Troisième bloc : l’animation. Le projet décrit un moteur basé sur un modèle “stage + sprites” et un petit set d’API (temps, interpolation, easing) pour couvrir la majorité des besoins de motion design “produit” : révélation d’un logo, timeline explicative, séquences d’onboarding, etc. L’important ici n’est pas de rivaliser avec un moteur 3D, mais de rendre accessible la production de vidéos propres avec un pipeline d’export (MP4/GIF) scriptable.
Le projet insiste aussi sur un comportement “fallback” quand la demande est floue : au lieu de forcer une exécution au jugé, le skill propose plusieurs directions graphiques différenciées, issues de styles/philosophies de design, puis demande un choix avant de poursuivre. Ce type de garde-fou est utile avec des agents : il réduit le risque de partir trop vite dans une direction moyenne et donne une structure pour converger.
Sur la partie “assets”, Huashu Design met en avant l’idée de “brand assets protocol” : donner des éléments de marque (logo, palette, captures UI) permet au rendu de coller à une identité existante. Sans ces entrées, le README annonce une qualité plus moyenne, ce qui est cohérent : une bonne high-fidelity design naît souvent d’un contexte visuel déjà défini.
Il y a des limites assumées. Le projet ne promet pas une édition au niveau “calque” dans tous les formats, et ne vise pas non plus la complexité d’un Framer Motion très avancé (3D, particules, physiques). Le propos est plutôt : obtenir vite un 80/100 solide, dans des formats exportables et présentables, sans dépendre d’un produit GUI.

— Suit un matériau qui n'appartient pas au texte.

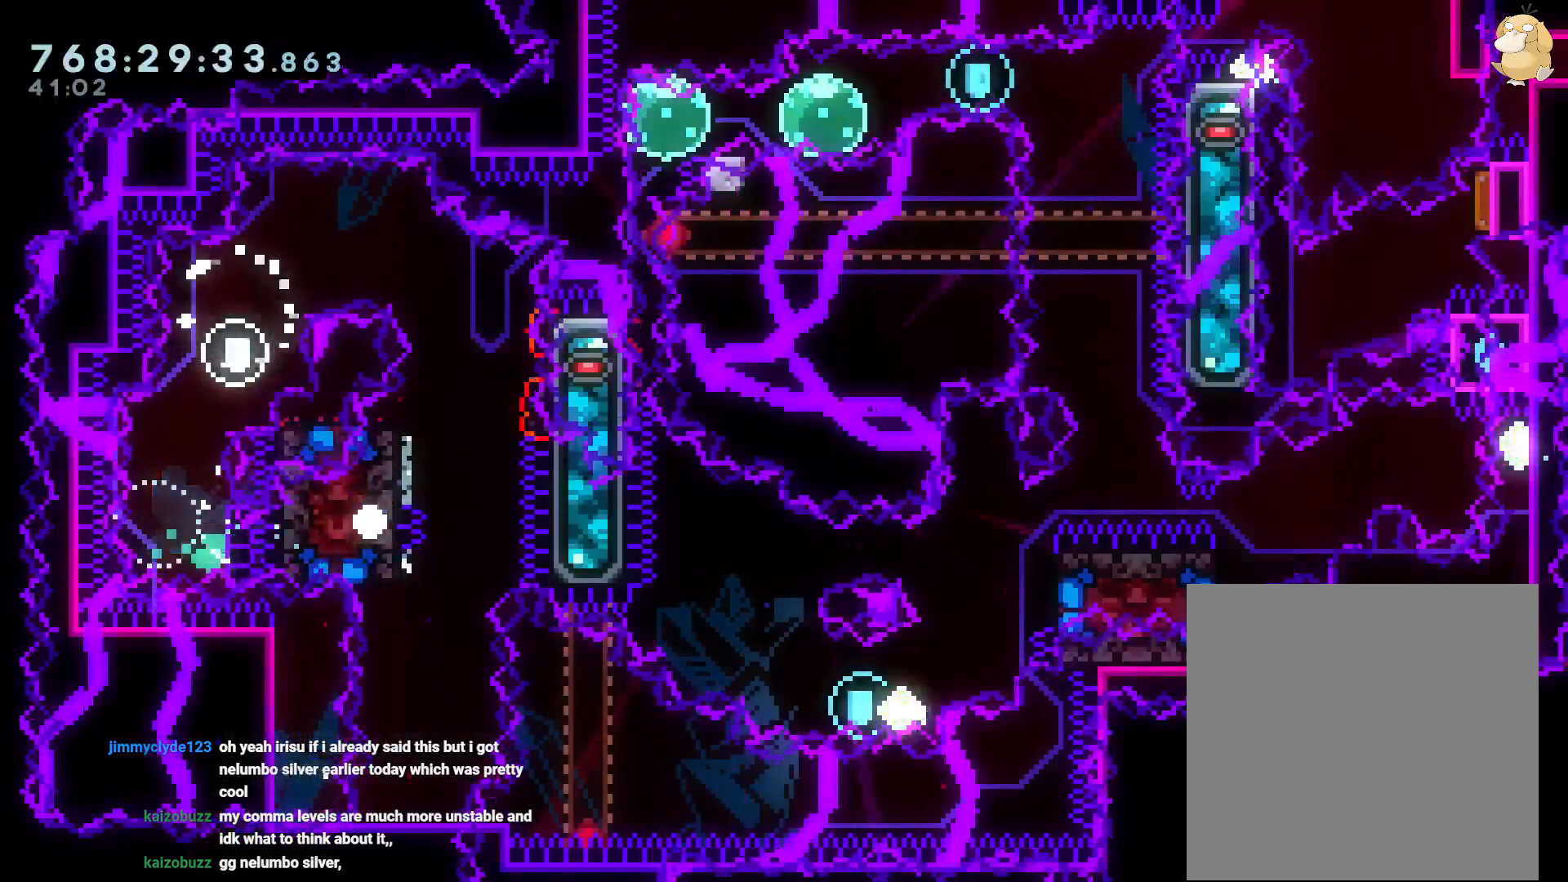
{"buttons": [], "left_stick": "center", "right_stick": "center", "events": [[67, "A", "up"], [67, "R2", "down"], [133, "R2", "up"]]}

Côté exécution et intégration, l’architecture paraît pensée comme une boîte à outils : composants de base (frames iOS/Android, fenêtres, canvas de comparaison), documents de référence par type de tâche, et scripts d’export (vidéo, PDF, PPTX, vérification). Cela donne un modèle mental clair : un agent peut composer des briques et suivre un chemin de production, plutôt que d’improviser à chaque fois.
Enfin, un détail important avant d’adopter : la licence affichée dans le README indique un usage “Personal Use Only”. Pour un usage en équipe ou dans un contexte commercial, il faut vérifier précisément les conditions et, si nécessaire, demander une autorisation adaptée. À retenir : c’est un outil qui vise à rendre la création “shipable” depuis le terminal, mais sa pertinence dépend autant du workflow que du cadre d’usage.